╭─ GIVEN DATA

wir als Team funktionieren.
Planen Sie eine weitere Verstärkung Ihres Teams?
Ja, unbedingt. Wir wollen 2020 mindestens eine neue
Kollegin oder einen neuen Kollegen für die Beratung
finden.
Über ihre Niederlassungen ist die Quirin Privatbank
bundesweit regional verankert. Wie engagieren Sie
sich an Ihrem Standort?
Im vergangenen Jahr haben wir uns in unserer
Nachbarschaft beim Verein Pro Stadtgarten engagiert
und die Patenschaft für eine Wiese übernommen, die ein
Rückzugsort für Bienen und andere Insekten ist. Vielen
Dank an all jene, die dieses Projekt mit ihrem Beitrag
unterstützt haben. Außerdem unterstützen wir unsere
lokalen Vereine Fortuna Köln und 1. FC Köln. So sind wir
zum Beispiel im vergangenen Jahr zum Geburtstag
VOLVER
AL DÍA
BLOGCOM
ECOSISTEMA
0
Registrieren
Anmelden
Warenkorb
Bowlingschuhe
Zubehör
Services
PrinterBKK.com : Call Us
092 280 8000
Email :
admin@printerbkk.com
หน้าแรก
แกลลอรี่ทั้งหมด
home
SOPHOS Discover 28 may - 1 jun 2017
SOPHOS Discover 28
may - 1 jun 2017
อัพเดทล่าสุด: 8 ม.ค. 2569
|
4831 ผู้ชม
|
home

╰─
╭─ GIVEN DATA

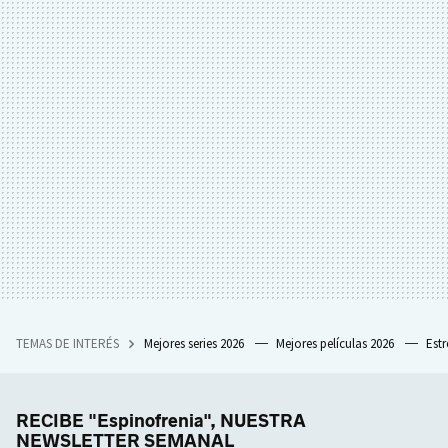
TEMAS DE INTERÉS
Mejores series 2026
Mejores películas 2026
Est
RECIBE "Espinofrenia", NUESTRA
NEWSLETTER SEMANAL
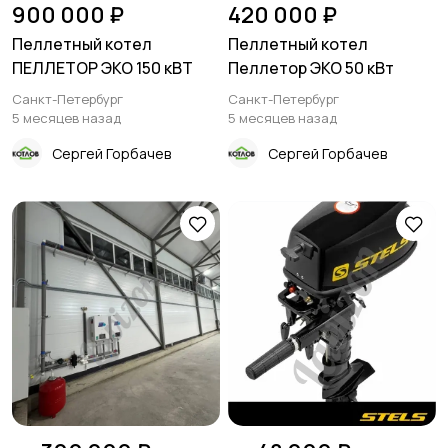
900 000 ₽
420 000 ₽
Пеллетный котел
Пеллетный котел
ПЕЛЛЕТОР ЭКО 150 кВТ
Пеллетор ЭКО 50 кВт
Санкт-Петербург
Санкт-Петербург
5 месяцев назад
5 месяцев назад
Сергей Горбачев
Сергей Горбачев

╰─

### DIRECTIONS
Which lines in the data above hold the word "haben"? Return each of them.

### SOLUTION TO THE PROBLEM
Im vergangenen Jahr haben wir uns in unserer
unterstützt haben. Außerdem unterstützen wir unsere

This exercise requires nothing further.